Raman Gangakhedkar, former chief scientist of epidemiology and communicable diseases at ICMR, said that the revamp plan is “a crucial element for our future survival"—whether it is about detecting new organisms or investigating outbreaks. "While ICMR will remain supportive, its primary mandate is generating evidence and identifying disease burdens, rather than service delivery," he added.

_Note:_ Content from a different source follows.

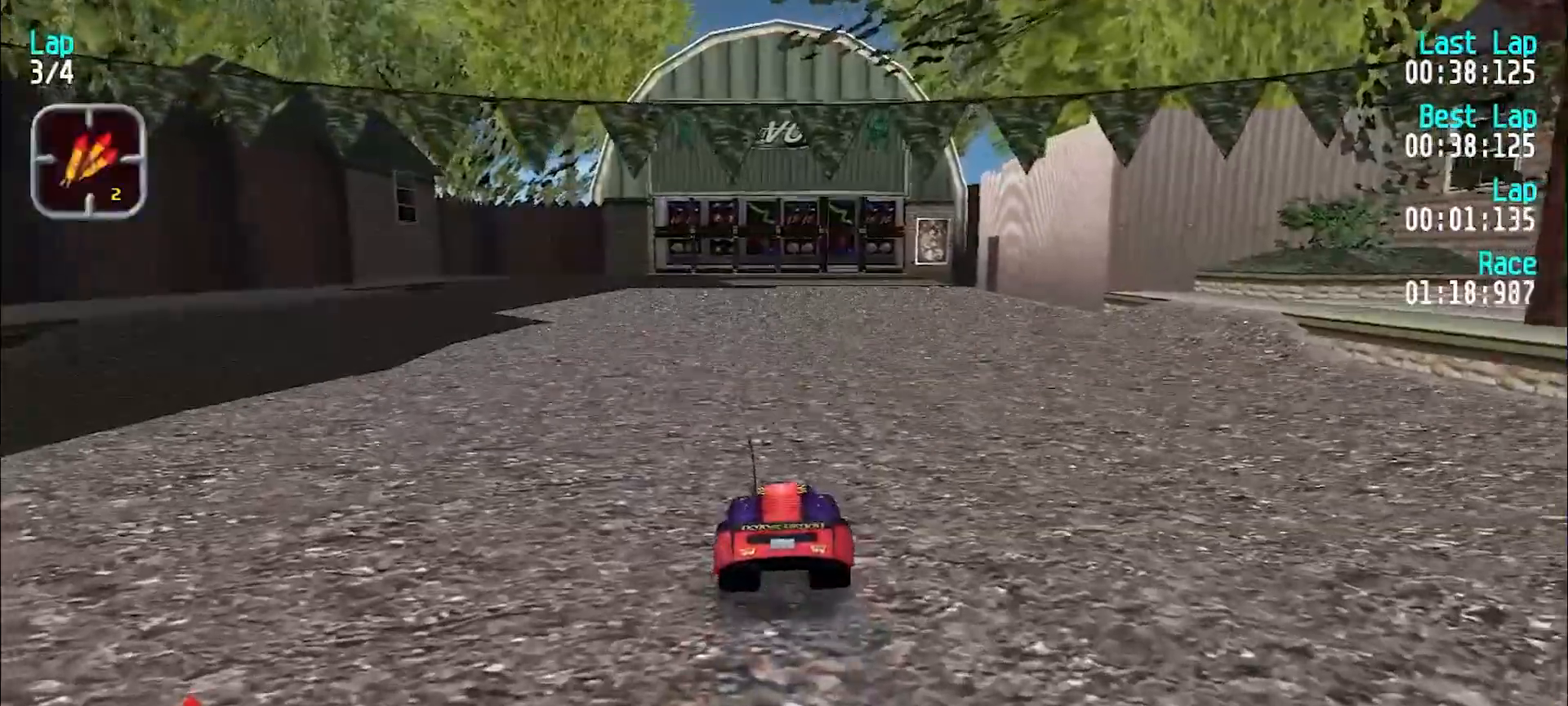
{"keys": ["e"], "events": [[383, "y", "down"], [483, "y", "up"]]}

India surpassed China to become the world's most populous country in the world in 2023. Its six mega cities—Delhi, Mumbai, Kolkata, Bangalore, Chennai and Hyderabad—have a population of over 10 million each, and then there are 53 urban centres with a population of over 1 million each.

“The necessity of specialized metropolitan surveillance units are vital to managing urban health security. Large populations reside in our metros, and unless you have a clear metropolitan surveillance unit, you won't be able to tackle outbreaks and do robust disease surveillance. It has to have a totally different structure focused on urban problems such as overcrowding and sanitation," Dr Singh said.